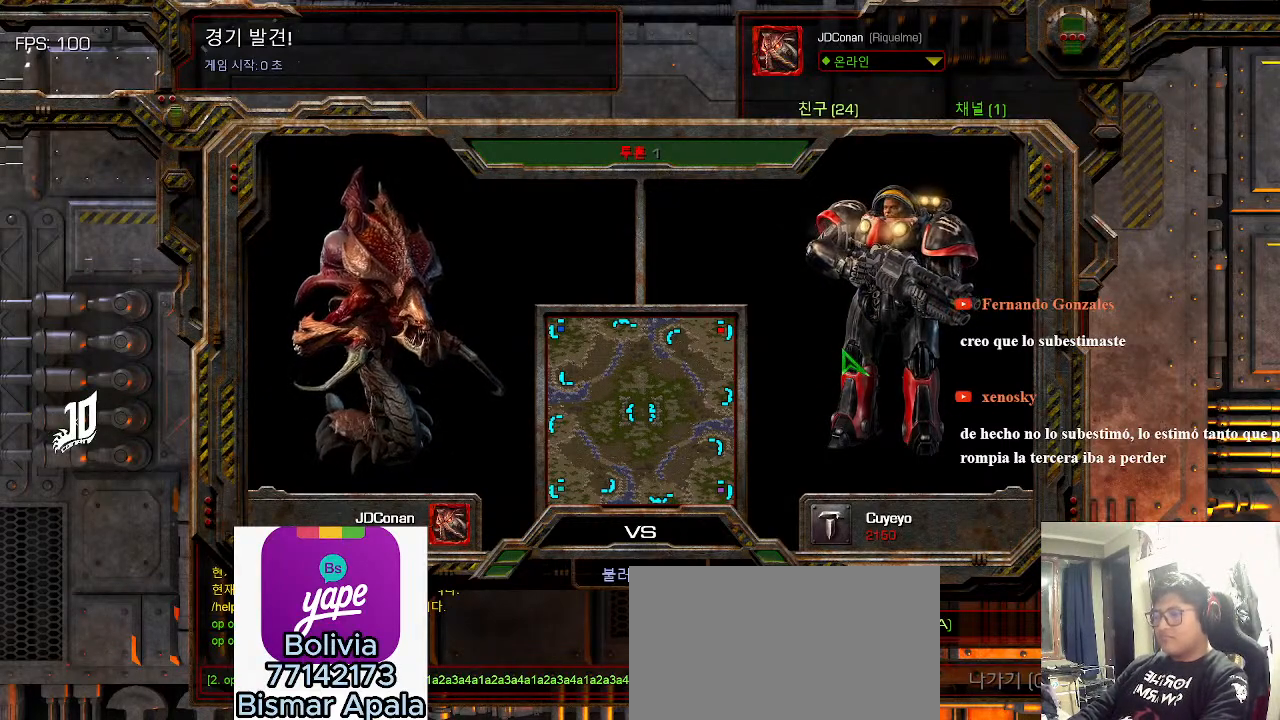
Gameplay with keyboard; each line is a JSON object with the keys held at the frame after it. "events" lists presses ("down") and releases ("up") of "0", "1", "2", "3", "4", "5", "6", "7", "8", "9", "a", "alt_l", "alt_r", "b", "c", "caps_lock", "comma", "ctrl", "d", "e", "f", "g", "h", "i", "j", "k", "l", "m", "n", "o", "q", "r", "s", "shift", "space", "super", "t", "tab", "u", "v", "w", "x", "y" and "z" between this image and that frame as [ms after this image, input, new state], when the widget could be followed in between. No other keys are recorded. Mouse input is not recorded.
{"keys": [], "events": []}
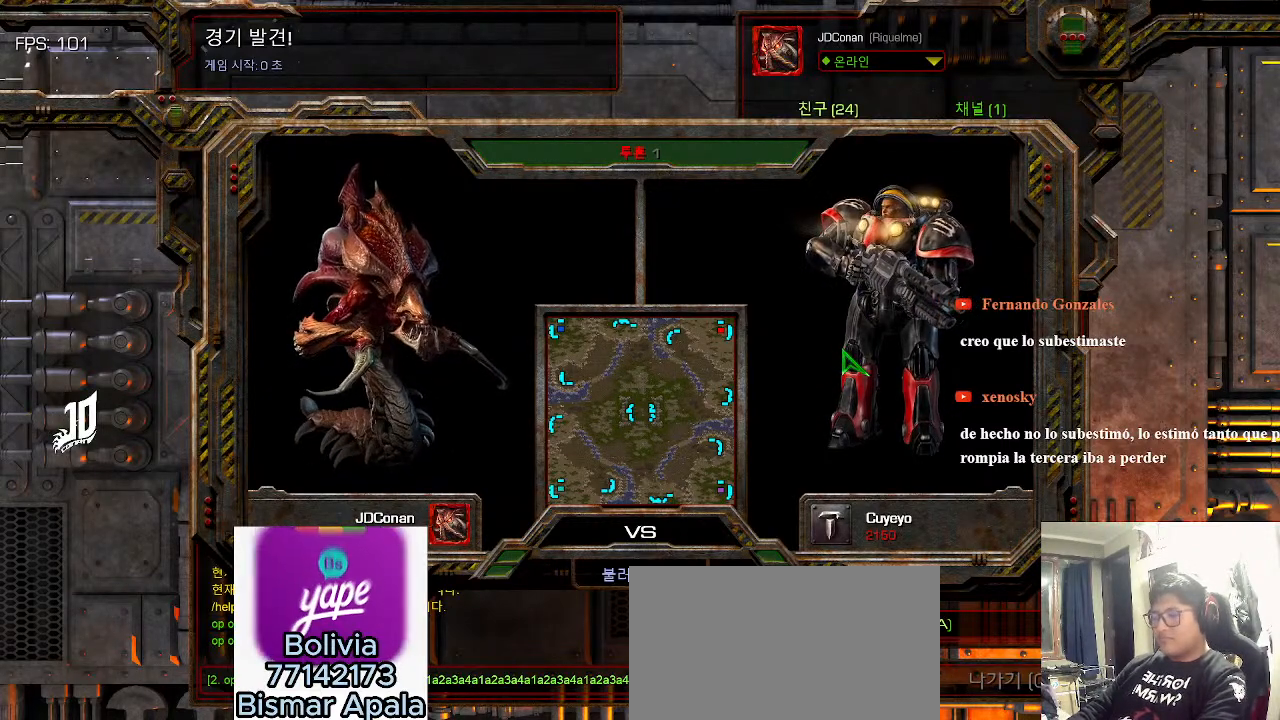
{"keys": [], "events": []}
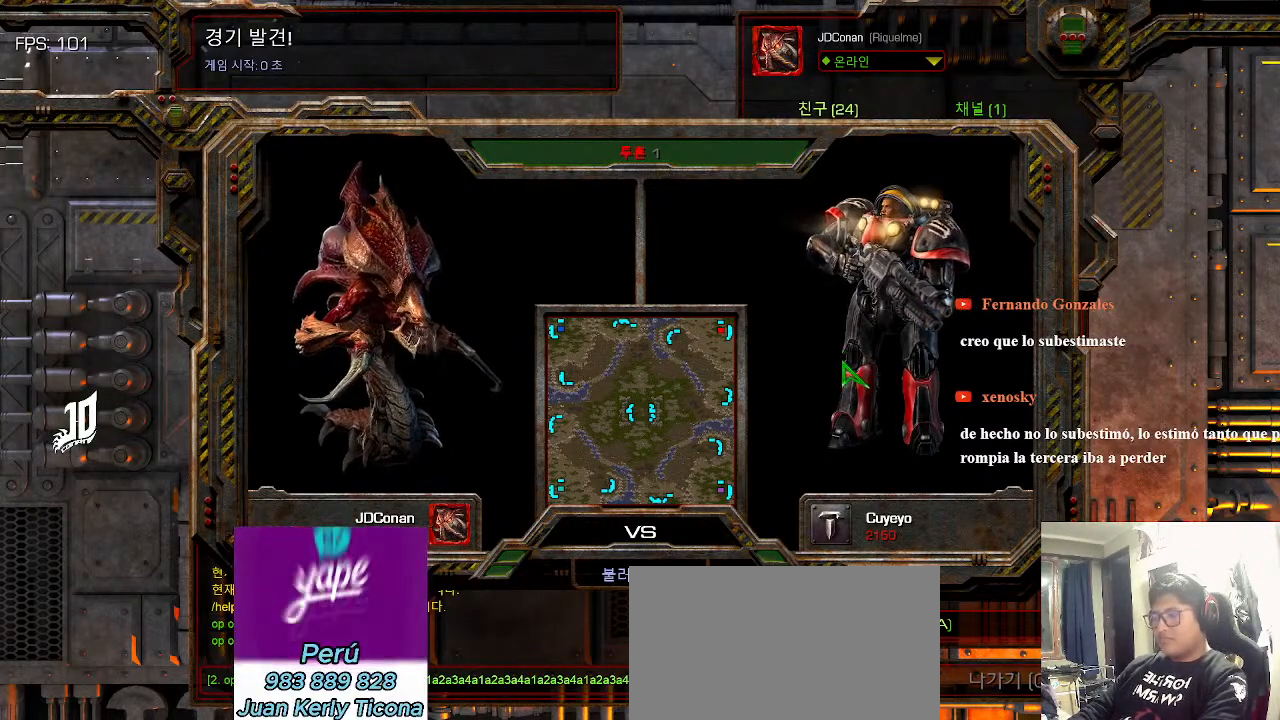
{"keys": [], "events": []}
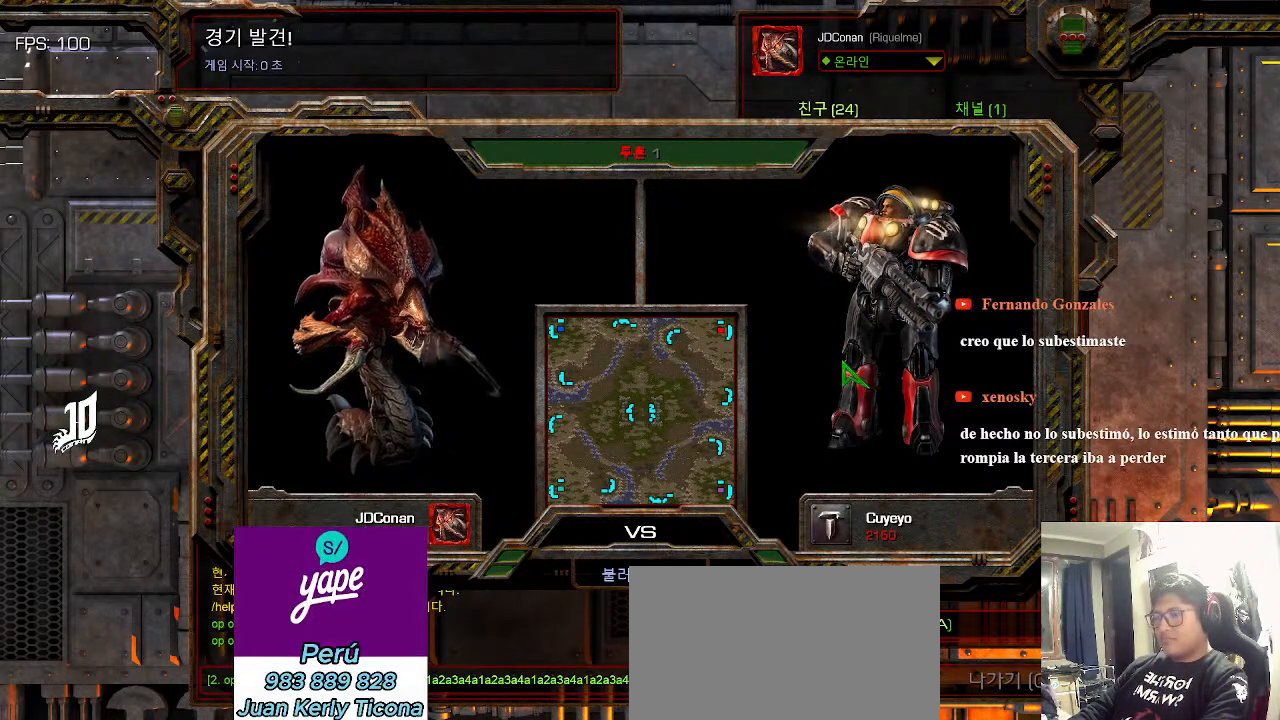
{"keys": ["alt_l"]}
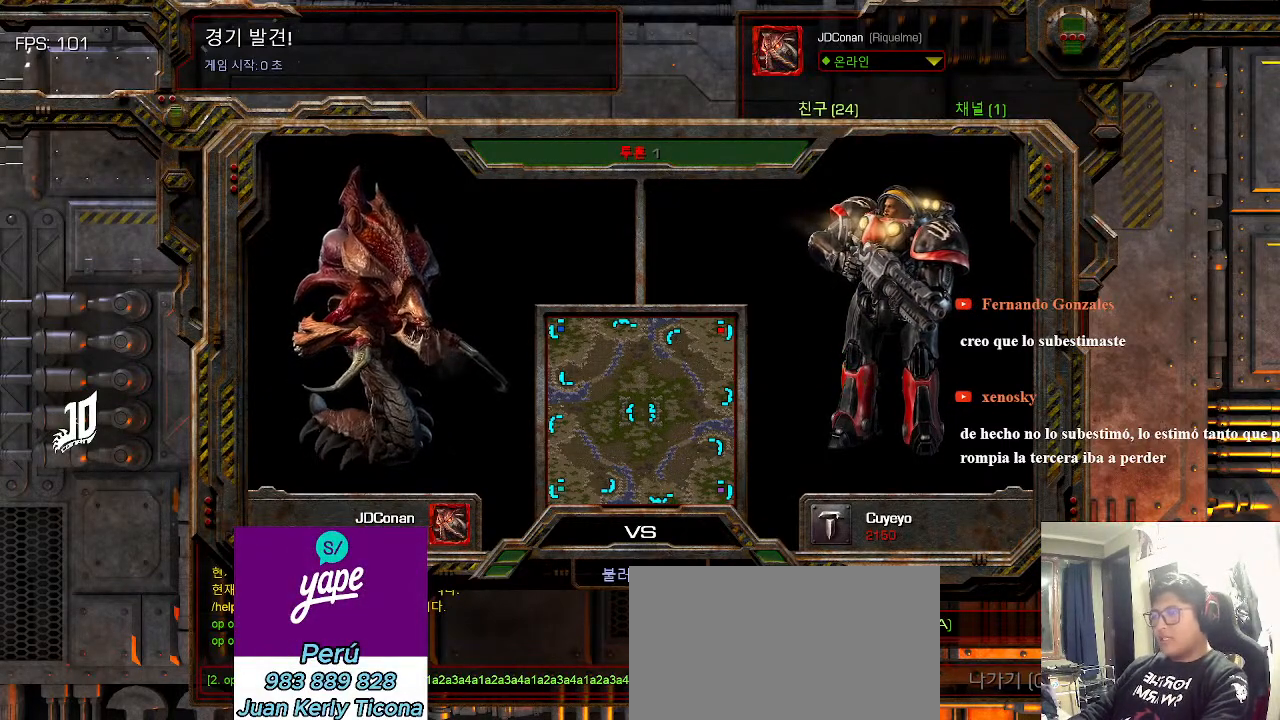
{"keys": [], "events": [[83, "alt_l", "up"]]}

-=-=-=-=-

**Task goal:** Pictures are to be omitted; otherwise, write out the data exactly as it appears.

**Result of this exercise:**
Gameplay with keyboard; each line is a JSON object with the keys held at the frame after it. "events" lists presses ("down") and releases ("up") of "0", "1", "2", "3", "4", "5", "6", "7", "8", "9", "a", "alt_l", "alt_r", "b", "c", "caps_lock", "comma", "ctrl", "d", "e", "f", "g", "h", "i", "j", "k", "l", "m", "n", "o", "q", "r", "s", "shift", "space", "super", "t", "tab", "u", "v", "w", "x", "y" and "z" between this image and that frame as [ms after this image, input, new state], when the widget could be followed in between. No other keys are recorded. Mouse input is not recorded.
{"keys": [], "events": []}
{"keys": [], "events": []}
{"keys": [], "events": []}
{"keys": ["alt_l"]}
{"keys": [], "events": [[83, "alt_l", "up"]]}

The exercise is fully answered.